By Howard Roddie, Senior Supply Chain Consultant (@HowardRoddie)
Water. It’s the ultimate commodity1.
We drink it. Sometimes raw, from a tap, well or stream. Sometimes it sparkles in fancy bottles from fashionable springs in distant countries. Other times we walk miles to collect a murky liquid from an unreliable source.
We drink it in other ways too, in beer, tea, coffee and coke. Even whisper it, in whiskey, sometimes as ice. We wash , process and cook our food with it. We quench the thirst of the crops and animals.
Oh, and we bathe in it. We wash our clothes in it and just about everything we make needs it.
But water is scarce. Everywhere. In the UK, droughts are becoming more prevalent and more critical at the same time as usage increases and climate becomes less predictable. In Africa, it can be a matter of life or death.
I don’t think I’m saying anything you don’t know, but the question is, why am I saying it here? Well, if you haven’t already guessed, the answer is supply and demand. It’s what we manage and balance in the supply chain.
Typically, we’re asked to manage multiple SKU’s with their different streams of demand, often hundreds of thousands of nodes, sometimes millions. But the same principles apply to a single central SKU.

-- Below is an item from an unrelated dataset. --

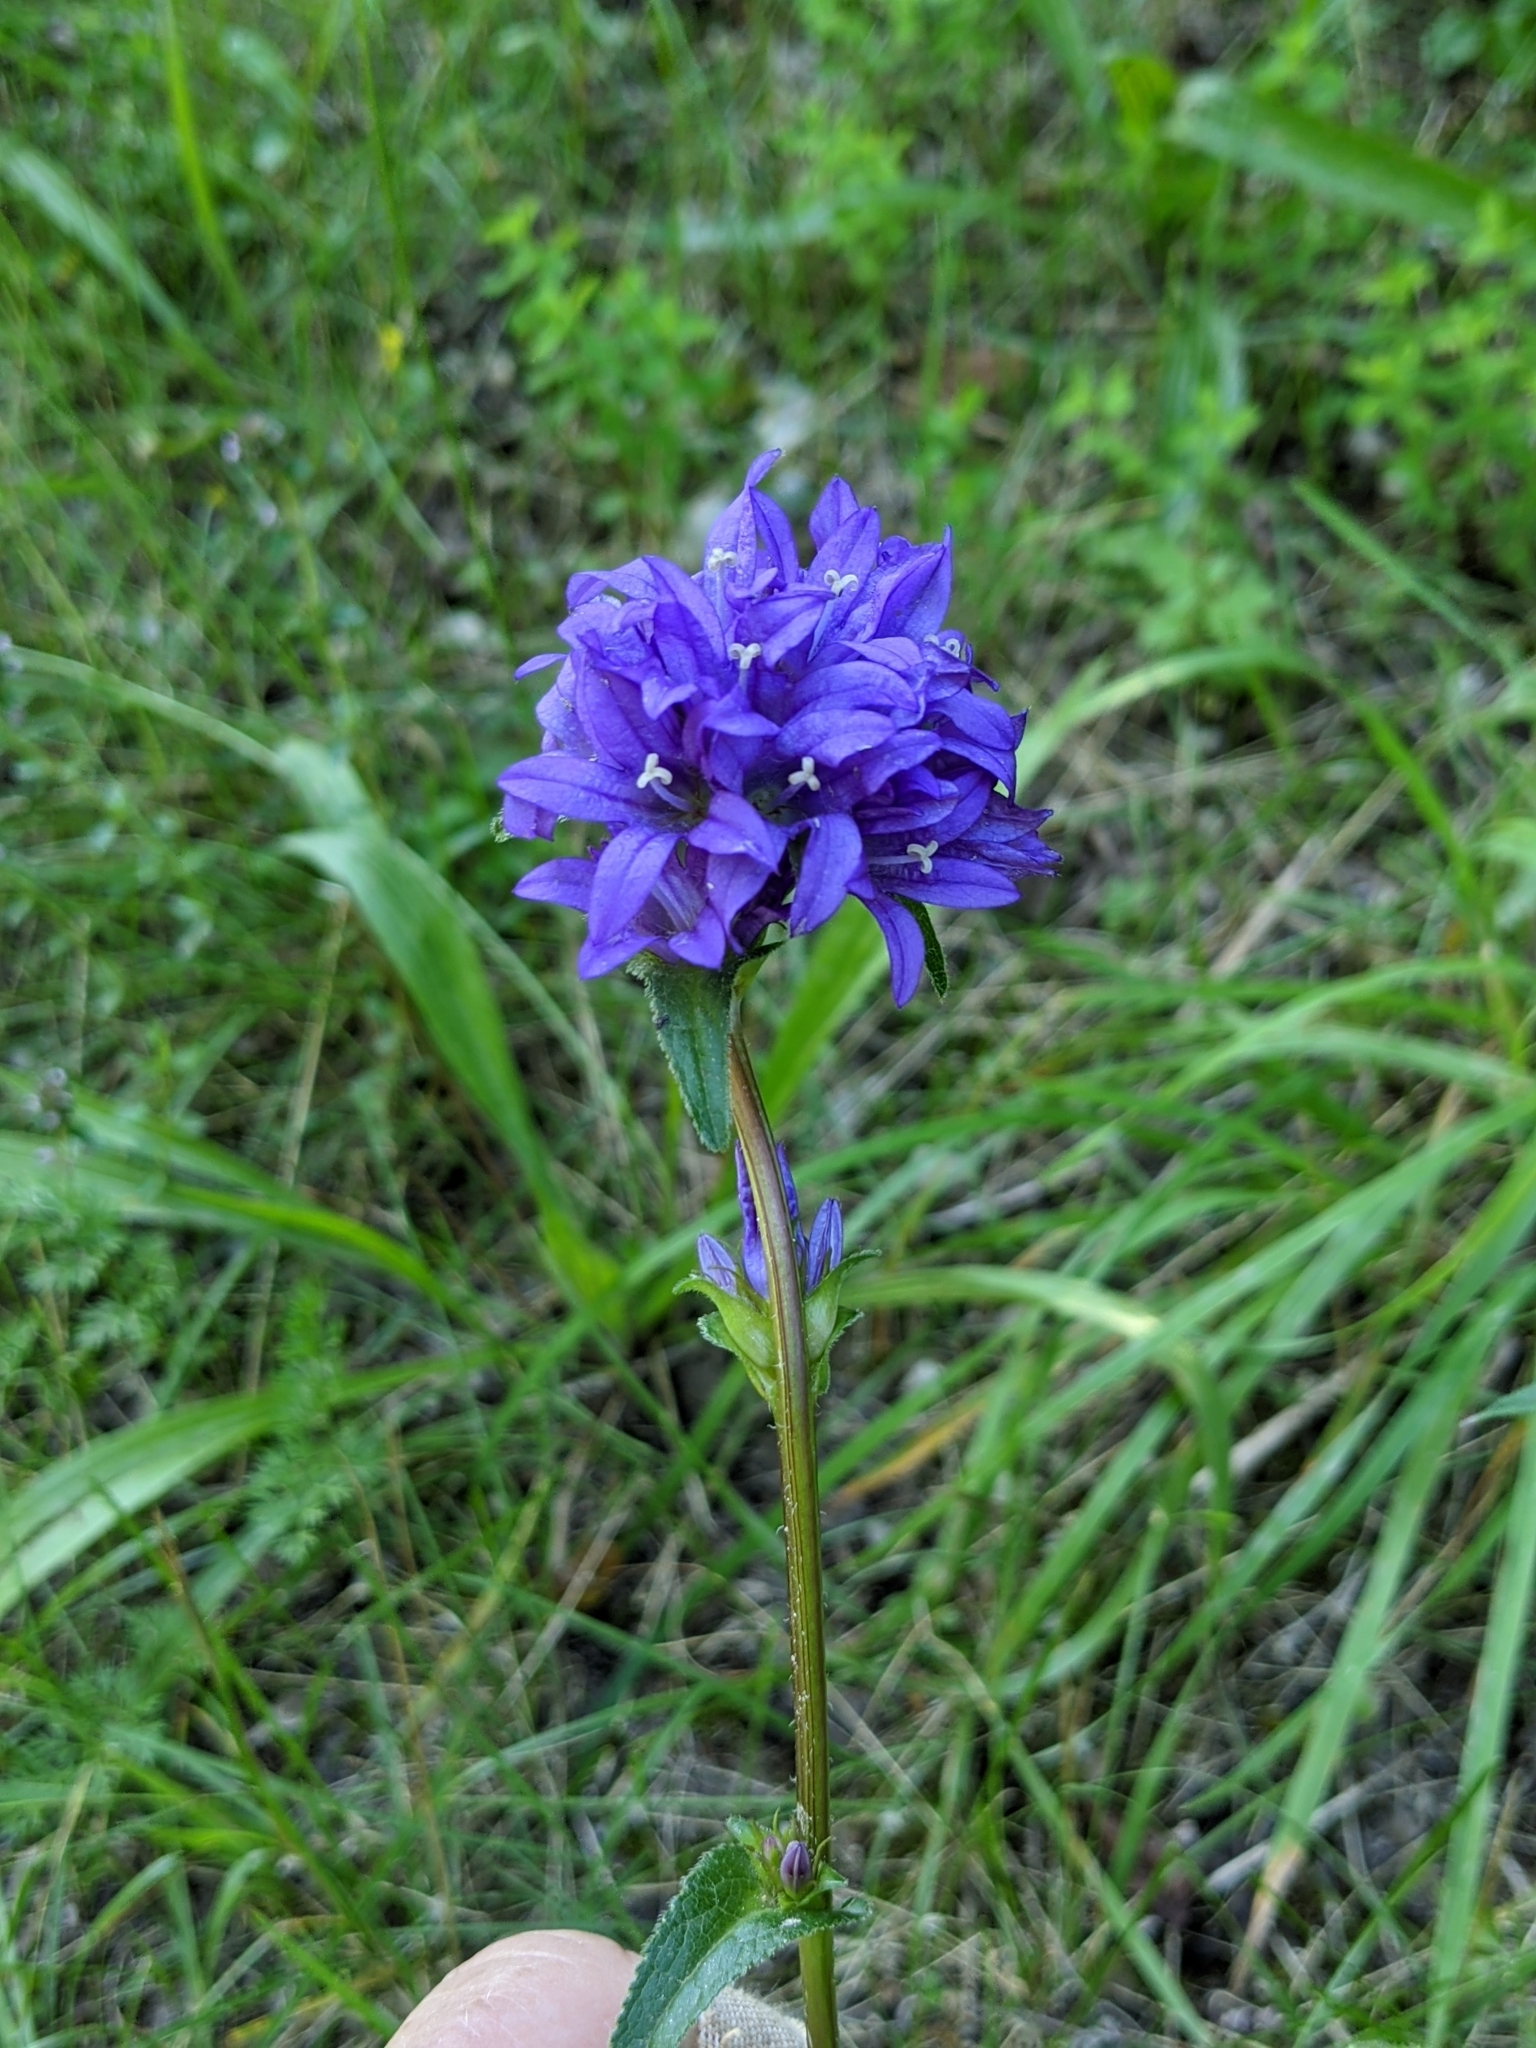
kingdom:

Now imagine if we could accurately model demand for water and we knew the stocks of our reservoirs…Imagine if we had middle, upside and downside for our rainfall and other supplies and we could scenario plan…
The thing is, here at FuturMaster, we’ve already done it. Not for water, but for other big commodities. Water is no different. Want to know when you’ll have a shortage or a glut? Want to weigh up the best options for usage in both situations? Want to know when and where to build that crucial extra de-sal plant or how to factor in changing groundwater levels? Then maybe you should talk to us. We want to help.
[1] OK, oxygen is probably more ultimate, and so is sunshine… But both of those require blue sky thinking.